A Constituição brasileira também é inequívoca quanto a isso. O artigo 49, inciso XIV, determina que cabe exclusivamente ao Congresso Nacional autorizar o Presidente da República a permitir a entrada ou o trânsito de forças estrangeiras em território nacional. Ou seja, nem parlamentares individualmente nem militares, nem sequer ministros de Estado podem, por iniciativa própria, discutir, sugerir ou endossar uma intervenção estrangeira. Trata-se de competência exclusiva e controlada, justamente para proteger a soberania e evitar aventuras autoritárias.

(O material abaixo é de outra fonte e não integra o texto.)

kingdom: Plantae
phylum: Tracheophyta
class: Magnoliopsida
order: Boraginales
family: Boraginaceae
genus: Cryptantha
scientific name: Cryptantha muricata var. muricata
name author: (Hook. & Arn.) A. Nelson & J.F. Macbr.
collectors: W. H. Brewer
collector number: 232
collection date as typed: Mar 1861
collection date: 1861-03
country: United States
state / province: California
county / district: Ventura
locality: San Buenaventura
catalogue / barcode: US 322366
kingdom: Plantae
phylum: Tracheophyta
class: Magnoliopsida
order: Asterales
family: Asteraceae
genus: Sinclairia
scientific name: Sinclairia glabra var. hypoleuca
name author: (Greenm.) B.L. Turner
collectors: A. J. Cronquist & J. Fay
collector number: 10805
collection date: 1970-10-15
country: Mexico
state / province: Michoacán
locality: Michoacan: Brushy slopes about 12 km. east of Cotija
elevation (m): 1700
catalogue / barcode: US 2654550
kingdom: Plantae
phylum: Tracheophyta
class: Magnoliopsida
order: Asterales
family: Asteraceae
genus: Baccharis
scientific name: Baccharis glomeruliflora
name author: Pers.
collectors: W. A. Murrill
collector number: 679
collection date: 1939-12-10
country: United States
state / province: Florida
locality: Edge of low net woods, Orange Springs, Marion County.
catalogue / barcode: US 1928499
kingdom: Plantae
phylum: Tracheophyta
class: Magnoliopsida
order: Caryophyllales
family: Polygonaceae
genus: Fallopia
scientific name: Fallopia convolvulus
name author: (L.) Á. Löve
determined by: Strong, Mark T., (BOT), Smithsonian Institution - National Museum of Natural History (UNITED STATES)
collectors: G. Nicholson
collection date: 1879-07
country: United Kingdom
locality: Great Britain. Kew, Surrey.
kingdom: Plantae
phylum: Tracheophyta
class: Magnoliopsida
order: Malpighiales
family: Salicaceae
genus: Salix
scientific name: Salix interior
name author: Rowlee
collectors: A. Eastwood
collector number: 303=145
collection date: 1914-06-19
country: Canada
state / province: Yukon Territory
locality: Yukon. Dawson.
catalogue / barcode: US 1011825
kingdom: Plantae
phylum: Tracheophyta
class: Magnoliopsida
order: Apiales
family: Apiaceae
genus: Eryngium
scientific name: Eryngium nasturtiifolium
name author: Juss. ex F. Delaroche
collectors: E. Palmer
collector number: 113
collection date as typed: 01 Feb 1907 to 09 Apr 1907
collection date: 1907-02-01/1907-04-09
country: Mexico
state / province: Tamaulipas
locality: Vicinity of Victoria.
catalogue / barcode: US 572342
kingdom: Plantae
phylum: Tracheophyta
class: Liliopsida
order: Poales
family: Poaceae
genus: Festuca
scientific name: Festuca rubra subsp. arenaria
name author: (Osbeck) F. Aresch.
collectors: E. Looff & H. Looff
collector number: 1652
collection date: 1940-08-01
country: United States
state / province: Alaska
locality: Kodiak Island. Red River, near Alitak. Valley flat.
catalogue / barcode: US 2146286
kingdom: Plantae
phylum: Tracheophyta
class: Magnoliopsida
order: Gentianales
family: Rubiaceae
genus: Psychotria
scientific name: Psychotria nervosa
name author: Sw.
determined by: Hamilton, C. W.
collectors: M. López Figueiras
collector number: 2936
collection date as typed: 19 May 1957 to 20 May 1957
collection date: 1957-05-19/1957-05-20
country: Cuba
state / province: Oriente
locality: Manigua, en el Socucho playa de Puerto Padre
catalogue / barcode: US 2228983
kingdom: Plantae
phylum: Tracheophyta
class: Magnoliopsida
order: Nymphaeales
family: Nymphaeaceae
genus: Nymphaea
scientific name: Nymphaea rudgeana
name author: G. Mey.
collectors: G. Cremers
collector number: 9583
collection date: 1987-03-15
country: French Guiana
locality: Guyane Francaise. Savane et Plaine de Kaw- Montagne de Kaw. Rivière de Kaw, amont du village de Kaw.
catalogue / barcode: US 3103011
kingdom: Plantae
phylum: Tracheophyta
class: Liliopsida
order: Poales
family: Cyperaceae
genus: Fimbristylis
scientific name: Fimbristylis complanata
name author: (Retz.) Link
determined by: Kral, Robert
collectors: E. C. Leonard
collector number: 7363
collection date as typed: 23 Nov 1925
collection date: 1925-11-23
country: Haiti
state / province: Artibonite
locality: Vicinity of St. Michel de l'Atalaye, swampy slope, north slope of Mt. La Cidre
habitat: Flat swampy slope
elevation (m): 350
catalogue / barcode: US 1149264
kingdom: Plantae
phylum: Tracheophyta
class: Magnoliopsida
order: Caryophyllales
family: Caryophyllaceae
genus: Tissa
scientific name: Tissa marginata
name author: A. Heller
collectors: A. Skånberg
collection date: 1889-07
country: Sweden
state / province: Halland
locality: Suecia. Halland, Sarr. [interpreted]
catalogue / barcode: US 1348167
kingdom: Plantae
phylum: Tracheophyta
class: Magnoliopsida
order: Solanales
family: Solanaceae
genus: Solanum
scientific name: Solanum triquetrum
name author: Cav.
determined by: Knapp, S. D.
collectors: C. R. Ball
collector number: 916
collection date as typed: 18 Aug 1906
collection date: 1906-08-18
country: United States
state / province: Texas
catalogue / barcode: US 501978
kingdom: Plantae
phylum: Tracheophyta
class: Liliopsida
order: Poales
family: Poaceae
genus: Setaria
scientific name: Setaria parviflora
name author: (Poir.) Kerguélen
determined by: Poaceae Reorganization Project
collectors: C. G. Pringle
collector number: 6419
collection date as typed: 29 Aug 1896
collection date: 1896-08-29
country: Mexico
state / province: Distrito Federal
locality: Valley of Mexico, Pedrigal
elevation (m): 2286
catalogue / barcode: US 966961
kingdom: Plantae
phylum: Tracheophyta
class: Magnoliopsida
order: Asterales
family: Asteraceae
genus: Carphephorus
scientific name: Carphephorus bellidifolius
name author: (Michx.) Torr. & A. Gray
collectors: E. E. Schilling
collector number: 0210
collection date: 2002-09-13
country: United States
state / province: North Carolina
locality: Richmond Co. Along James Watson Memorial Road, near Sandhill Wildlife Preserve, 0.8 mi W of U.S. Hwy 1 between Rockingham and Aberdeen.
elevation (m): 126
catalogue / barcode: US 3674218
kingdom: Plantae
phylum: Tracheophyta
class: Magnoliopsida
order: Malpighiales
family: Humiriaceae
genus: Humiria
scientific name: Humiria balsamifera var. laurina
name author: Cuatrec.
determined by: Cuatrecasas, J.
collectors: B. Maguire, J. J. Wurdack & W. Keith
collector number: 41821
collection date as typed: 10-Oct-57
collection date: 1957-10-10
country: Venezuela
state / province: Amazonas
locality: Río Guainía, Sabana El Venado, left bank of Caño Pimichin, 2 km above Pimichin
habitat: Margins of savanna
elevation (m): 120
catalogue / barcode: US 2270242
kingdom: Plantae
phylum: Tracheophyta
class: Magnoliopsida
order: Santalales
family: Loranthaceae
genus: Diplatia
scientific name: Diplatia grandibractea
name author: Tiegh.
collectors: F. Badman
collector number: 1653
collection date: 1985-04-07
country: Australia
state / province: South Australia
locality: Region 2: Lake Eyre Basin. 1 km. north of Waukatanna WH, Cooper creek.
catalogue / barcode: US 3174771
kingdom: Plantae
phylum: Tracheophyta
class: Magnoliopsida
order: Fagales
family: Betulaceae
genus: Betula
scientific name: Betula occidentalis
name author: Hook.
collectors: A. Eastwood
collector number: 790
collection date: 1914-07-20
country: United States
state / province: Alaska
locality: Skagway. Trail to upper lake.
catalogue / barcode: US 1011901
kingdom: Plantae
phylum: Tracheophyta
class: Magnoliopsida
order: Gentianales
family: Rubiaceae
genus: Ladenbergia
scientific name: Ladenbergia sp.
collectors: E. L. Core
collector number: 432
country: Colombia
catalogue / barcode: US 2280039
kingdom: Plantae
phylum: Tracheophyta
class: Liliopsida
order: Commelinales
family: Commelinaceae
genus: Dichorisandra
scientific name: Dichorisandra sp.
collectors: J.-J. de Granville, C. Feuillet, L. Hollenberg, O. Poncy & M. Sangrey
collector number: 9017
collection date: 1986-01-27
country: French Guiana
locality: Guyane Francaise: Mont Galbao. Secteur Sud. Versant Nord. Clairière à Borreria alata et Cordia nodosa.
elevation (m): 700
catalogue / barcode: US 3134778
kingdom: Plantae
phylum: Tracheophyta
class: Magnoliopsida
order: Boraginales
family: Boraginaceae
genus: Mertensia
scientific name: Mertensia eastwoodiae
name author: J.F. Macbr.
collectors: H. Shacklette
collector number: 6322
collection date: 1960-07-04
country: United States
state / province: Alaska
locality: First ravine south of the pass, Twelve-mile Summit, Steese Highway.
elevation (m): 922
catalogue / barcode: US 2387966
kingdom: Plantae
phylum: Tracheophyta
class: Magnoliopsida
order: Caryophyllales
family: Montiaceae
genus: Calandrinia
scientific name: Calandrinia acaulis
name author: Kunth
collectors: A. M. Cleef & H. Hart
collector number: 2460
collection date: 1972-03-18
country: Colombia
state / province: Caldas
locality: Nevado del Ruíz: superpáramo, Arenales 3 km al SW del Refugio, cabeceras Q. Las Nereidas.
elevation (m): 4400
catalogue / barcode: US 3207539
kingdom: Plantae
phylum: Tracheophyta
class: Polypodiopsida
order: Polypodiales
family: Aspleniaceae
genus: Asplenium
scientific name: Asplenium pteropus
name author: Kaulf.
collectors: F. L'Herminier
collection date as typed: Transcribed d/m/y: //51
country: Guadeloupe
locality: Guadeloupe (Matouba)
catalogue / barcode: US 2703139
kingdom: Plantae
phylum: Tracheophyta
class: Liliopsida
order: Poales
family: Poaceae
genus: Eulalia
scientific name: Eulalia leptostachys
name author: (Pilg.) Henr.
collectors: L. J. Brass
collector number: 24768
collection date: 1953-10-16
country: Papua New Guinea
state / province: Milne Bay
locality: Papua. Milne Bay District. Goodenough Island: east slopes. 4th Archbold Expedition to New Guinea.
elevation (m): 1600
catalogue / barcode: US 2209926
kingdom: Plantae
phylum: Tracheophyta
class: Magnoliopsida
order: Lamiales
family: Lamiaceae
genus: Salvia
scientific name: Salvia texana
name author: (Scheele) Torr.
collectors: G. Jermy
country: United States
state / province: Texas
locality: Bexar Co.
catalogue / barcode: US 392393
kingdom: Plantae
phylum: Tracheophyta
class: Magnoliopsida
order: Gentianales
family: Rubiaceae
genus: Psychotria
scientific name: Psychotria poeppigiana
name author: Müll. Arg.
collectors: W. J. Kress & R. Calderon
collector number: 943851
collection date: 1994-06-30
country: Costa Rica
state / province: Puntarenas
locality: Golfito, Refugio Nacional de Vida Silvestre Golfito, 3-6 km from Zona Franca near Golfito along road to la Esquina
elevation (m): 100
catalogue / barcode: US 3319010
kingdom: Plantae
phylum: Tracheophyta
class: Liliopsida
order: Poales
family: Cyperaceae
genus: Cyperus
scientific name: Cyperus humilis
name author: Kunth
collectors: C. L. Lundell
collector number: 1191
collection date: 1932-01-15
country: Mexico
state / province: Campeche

Mesmo a imunidade parlamentar, garantida pelo artigo 53 da Constituição, não cobre esse tipo de conduta. A imunidade existe para assegurar a liberdade de opinião e o exercício do mandato, não para permitir manifestações que atentem contra a integridade nacional. Quando um parlamentar usa sua voz pública para sugerir ações militares estrangeiras, não está exercendo o mandato, mas rompendo o pacto constitucional que jurou defender.

Do ponto de vista jurídico, tal conduta pode ser enquadrada como crime de responsabilidade, previsto na Lei nº 1.079 de 1950, que considera infração grave qualquer ato que atente contra a existência da União, a integridade do território nacional e o livre exercício dos poderes constitucionais. Ainda que não haja execução prática de uma intervenção, a simples incitação pública a ela é uma violação potencial da ordem democrática e da soberania do Estado.

Além da ilegalidade formal, há um dano simbólico que não pode ser ignorado. Ao sugerir que o Brasil dependa de bombardeios estrangeiros para combater o crime, destrói-se a confiança nas instituições de segurança, deslegitima-se o papel das Forças Armadas e alimenta-se a percepção de que o país é incapaz de governar a si mesmo. Esse tipo de discurso não apenas ofende a Constituição: ele humilha o Brasil perante o mundo e enfraquece nossa posição na comunidade internacional.

O artigo de Plínio Teodoro acerta ao demonstrar como o uso político da tragédia — neste caso, a morte de mais de 100 pessoas (em números atualizados) — serve para construir narrativas de guerra e justificar ações inconstitucionais. O direito, contudo, nos obriga a ir além da denúncia moral: ele nos impõe a responsabilidade de reagir institucionalmente. Cabe ao Ministério Público Federal, ao Senado e à Comissão de Ética Parlamentar apurar se tais manifestações configuram violação aos deveres do cargo ou atentado contra a soberania nacional.

A defesa da soberania é, antes de tudo, uma defesa da democracia. A Constituição de 1988 nasceu da promessa de que nunca mais aceitaríamos o autoritarismo, seja interno ou importado. É por isso que qualquer gesto que legitime o uso da força estrangeira contra o território brasileiro precisa ser tratado como o que realmente é: uma ameaça ao Estado Democrático de Direito.

Soberania não se terceiriza. Um país que admite, mesmo retoricamente, o bombardeio de suas águas por outro Estado deixa de ser dono de si. E é nesse ponto que o discurso deixa de ser apenas político e passa a ser jurídico — e profundamente perigoso. O golpe não começa com tanques nas ruas. Ele começa com palavras ditas em nome da ordem.

*Este artigo não reflete, necessariamente, a opinião da Revista Fórum.